De plus, la LCEN impose notamment aux hébergeurs de conserver « les données de nature à permettre l’identification de quiconque a contribué à la création du contenu ou de l’un des contenus des services dont [ils] sont prestataires ».

A ce titre, le décret n°2011-219 du 25 février 2011 précise la liste des données collectées et la durée de conservation requise, laquelle est d’un an à compter de la résiliation du contrat souscrit lors de la création d’un compte ou de la fermeture de celui-ci pour ce qui concerne les données fournies lors de la souscription du compte considéré.

En l’espèce, la youtubeuse faisait valoir qu’elle disposait d’un motif légitime puisque certains tweets postés sur la plateforme portent atteinte à son honneur et sa réputation. De plus, elle invoquait un risque de dépérissement de la preuve compte tenu de la brièveté du délai de conservation des données.

En face, Twitter contestait le motif légitime avancé par la youtubeuse et soutenait qu’en cas de recevabilité de la plainte de la demanderesse, l’action en référé serait inutile puisque l’identification du titulaire du compte Twitter relève des prérogatives du juge d’instruction saisi.

Aux termes d’une ordonnance du 25 février 2021, le Tribunal judiciaire a ordonné la communication, par Twitter, des données d’identification du titulaire de l’auteur des propos litigieux.
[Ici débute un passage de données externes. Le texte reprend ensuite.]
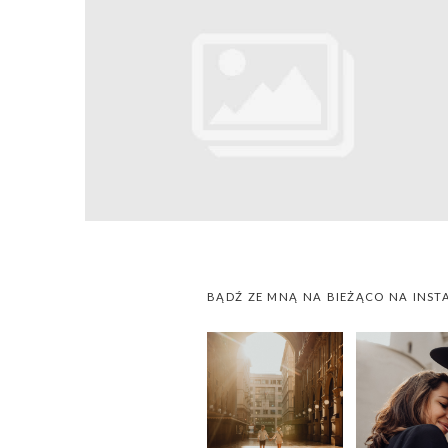
BĄDŹ ZE MNĄ NA BIEŻĄCO NA INST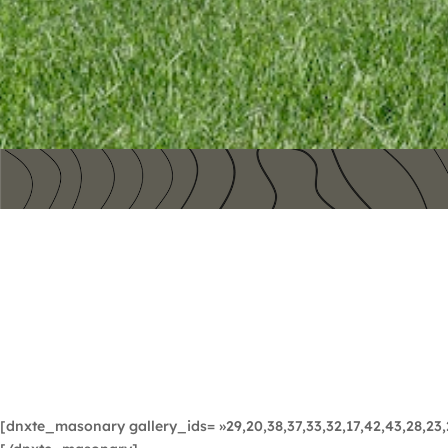
[dnxte_masonary gallery_ids= »29,20,38,37,33,32,17,42,43,28,23,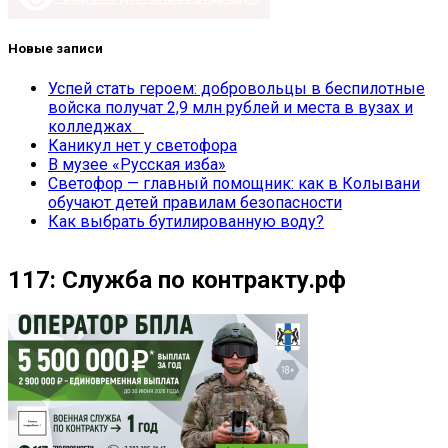
Новые записи
Успей стать героем: добровольцы в беспилотные
войска получат 2,9 млн рублей и места в вузах и
колледжах
Каникул нет у светофора
В музее «Русская изба»
Светофор — главный помощник: как в Колывани
обучают детей правилам безопасности
Как выбрать бутилированную воду?
117: Служба по контракту.рф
Tout d’abord, le Tribunal a considéré que Mme X disposait d’un motif légitime à se voir communiquer les données d’identification de l’auteur des messages pour établir la preuve de l’identité de l’auteur des dommages dont elle se dit victime.

Ensuite, le Tribunal a relevé que la mesure était particulièrement utile eu égard au bref délai de conservation des données.

En outre, le Tribunal a estimé que le dépôt d’une plainte avec constitution de partie civile du chef de diffamation publique « permettant d’empêcher la prescription de l’action publique, n’exclut pas, en soi, la possibilité de solliciter une mesure d’instruction sur le fondement de l’article 145 du code de procédure, dès lors que l’intervention du juge d’instruction ne se limite nullement à la recherche de l’auteur des propos litigieux et qu’est établie l’existence d’un motif légitime tenant, notamment, à la durée de conservation des données d’identification ».

Enfin, pour garantir la proportionnalité de la mesure ordonnée, le Tribunal a limité les données devant être communiquées par Twitter aux données qu’il estime utile à la solution du litige potentiel (notamment, l’adresse IP utilisée pour la connexion au service, le nom et prénom ou la raison sociale du titulaire du compte, l’adresse électronique et les pseudonymes utilisés).